[[ Source material, beginning ]]
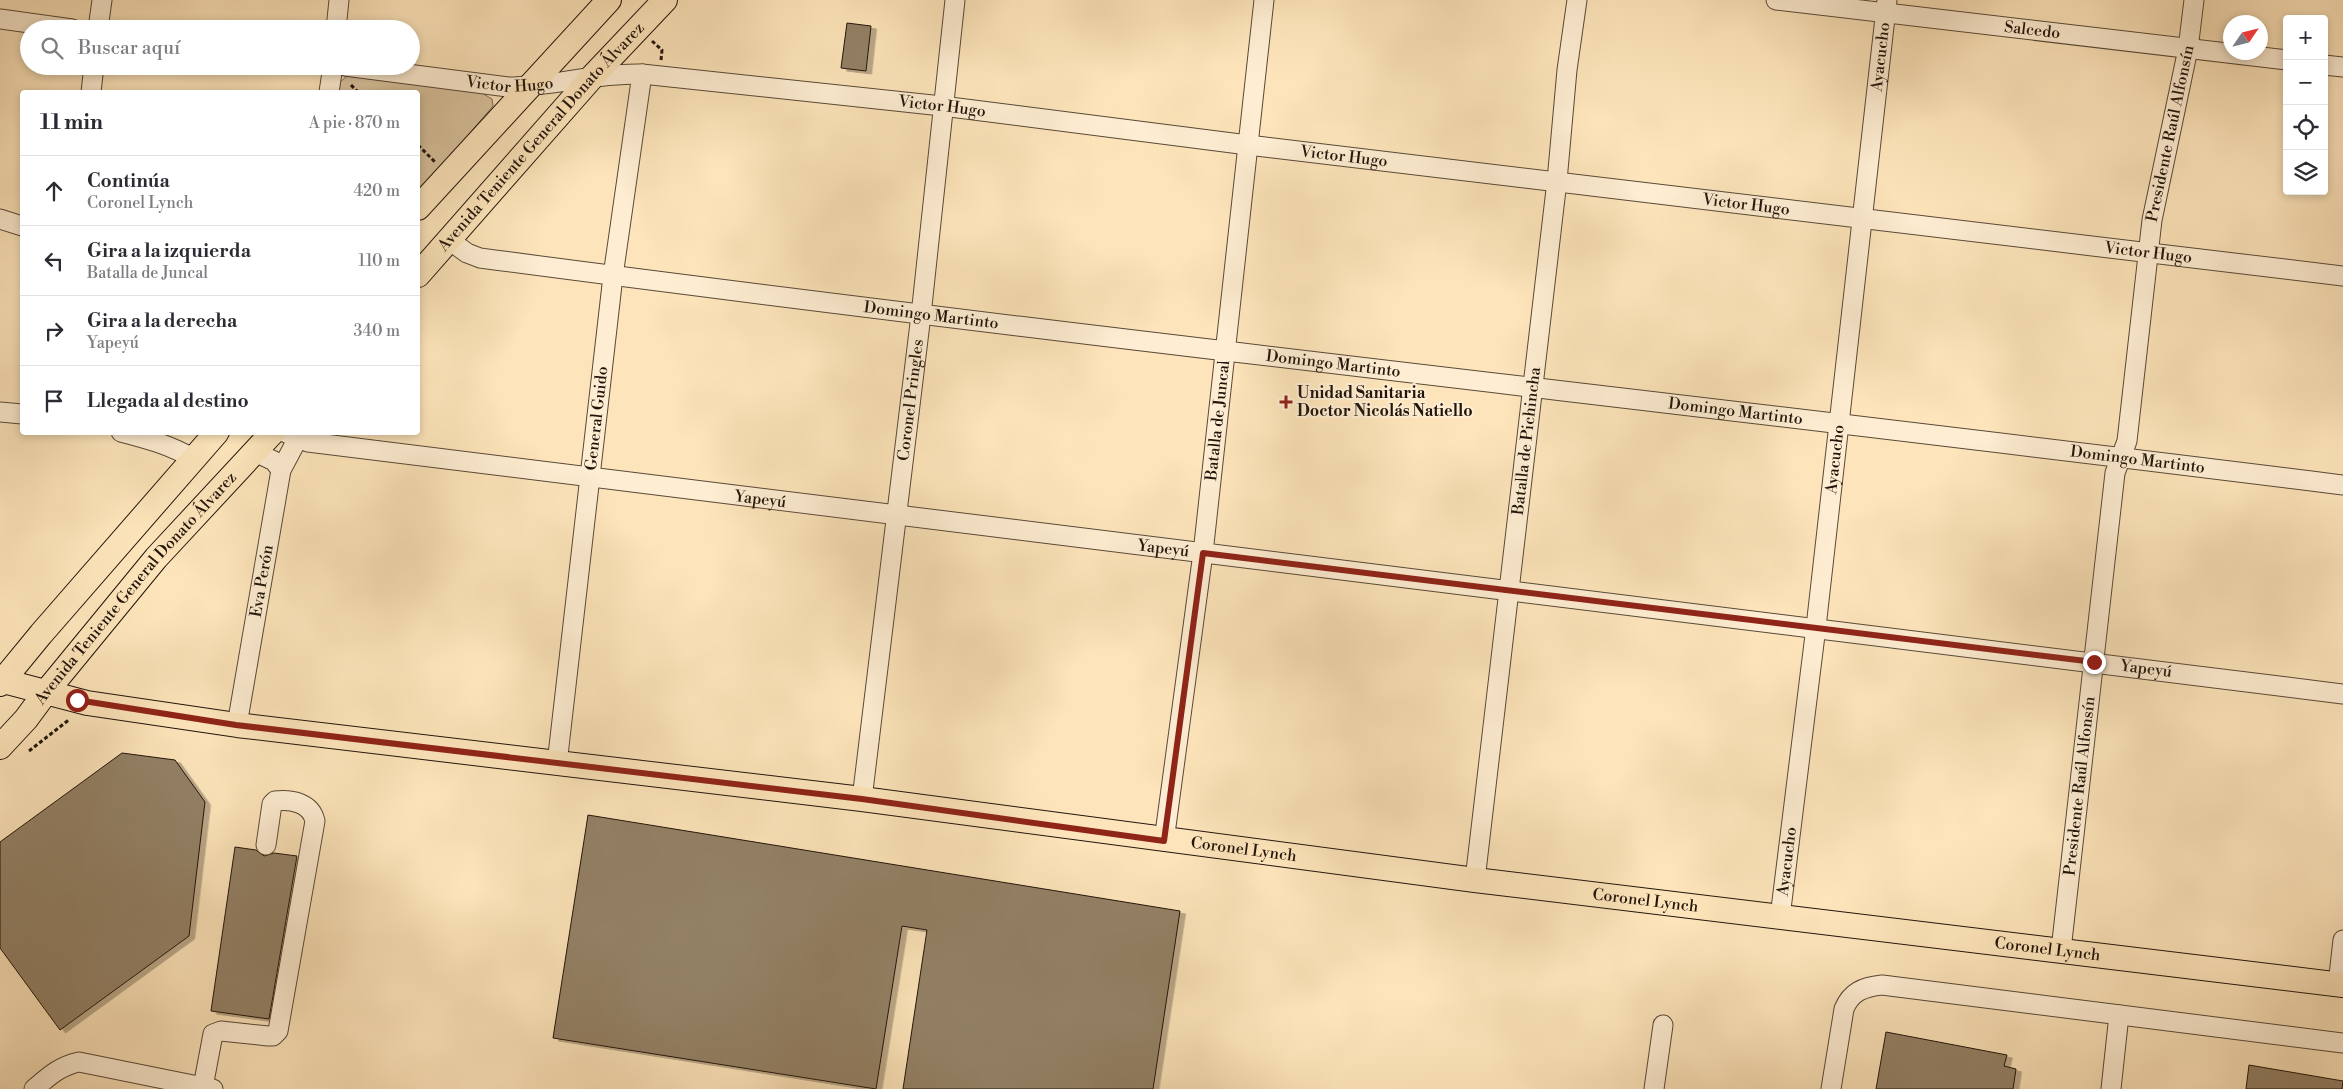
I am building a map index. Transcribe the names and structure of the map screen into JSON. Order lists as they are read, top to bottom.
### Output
{
  "streets": {
    "main road": ["Avenida Teniente General Donato Álvarez", "Coronel Lynch"],
    "street": [
      "Salcedo",
      "Ayacucho",
      "Victor Hugo",
      "Presidente Raúl Alfonsín",
      "Domingo Martinto",
      "Coronel Pringles",
      "General Guido",
      "Batalla de Juncal",
      "Batalla de Pichincha",
      "Yapeyú",
      "Eva Perón"
    ]
  },
  "crossings": [
    ["Salcedo", "Ayacucho"],
    ["Salcedo", "Presidente Raúl Alfonsín"],
    ["Ayacucho", "Victor Hugo"],
    ["Ayacucho", "Domingo Martinto"],
    ["Ayacucho", "Yapeyú"],
    ["Ayacucho", "Coronel Lynch"],
    ["Victor Hugo", "Presidente Raúl Alfonsín"],
    ["Victor Hugo", "Avenida Teniente General Donato Álvarez"],
    ["Victor Hugo", "Coronel Pringles"],
    ["Victor Hugo", "General Guido"],
    ["Victor Hugo", "Batalla de Juncal"],
    ["Victor Hugo", "Batalla de Pichincha"],
    ["Presidente Raúl Alfonsín", "Domingo Martinto"],
    ["Presidente Raúl Alfonsín", "Yapeyú"],
    ["Presidente Raúl Alfonsín", "Coronel Lynch"],
    ["Avenida Teniente General Donato Álvarez", "Domingo Martinto"],
    ["Avenida Teniente General Donato Álvarez", "Coronel Lynch"],
    ["Domingo Martinto", "Coronel Pringles"],
    ["Domingo Martinto", "General Guido"],
    ["Domingo Martinto", "Batalla de Juncal"],
    ["Domingo Martinto", "Batalla de Pichincha"],
    ["Coronel Pringles", "Yapeyú"],
    ["Coronel Pringles", "Coronel Lynch"],
    ["General Guido", "Yapeyú"],
    ["General Guido", "Coronel Lynch"],
    ["Batalla de Juncal", "Yapeyú"],
    ["Batalla de Juncal", "Coronel Lynch"],
    ["Batalla de Pichincha", "Yapeyú"],
    ["Batalla de Pichincha", "Coronel Lynch"],
    ["Yapeyú", "Eva Perón"],
    ["Eva Perón", "Coronel Lynch"]
  ],
  "places": {
    "health": ["Unidad Sanitaria Doctor Nicolás Natiello"]
  },
  "north": "top right",
  "page": {
    "map_buttons": ["+", "−"],
    "search": "Buscar aquí",
    "heading": ["11 min", "A pie · 870 m"],
    "list": [
      ["Continúa", "Coronel Lynch", "420 m"],
      ["Gira a la izquierda", "Batalla de Juncal", "110 m"],
      ["Gira a la derecha", "Yapeyú", "340 m"],
      "Llegada al destino"
    ]
  }
}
[[ Source material, end ]]
- **Instructions for the task**:
Bring together all lines in the records where the word "Ayacucho" is found.

- **Result of this exercise**:
      "Ayacucho",
    ["Salcedo", "Ayacucho"],
    ["Ayacucho", "Victor Hugo"],
    ["Ayacucho", "Domingo Martinto"],
    ["Ayacucho", "Yapeyú"],
    ["Ayacucho", "Coronel Lynch"],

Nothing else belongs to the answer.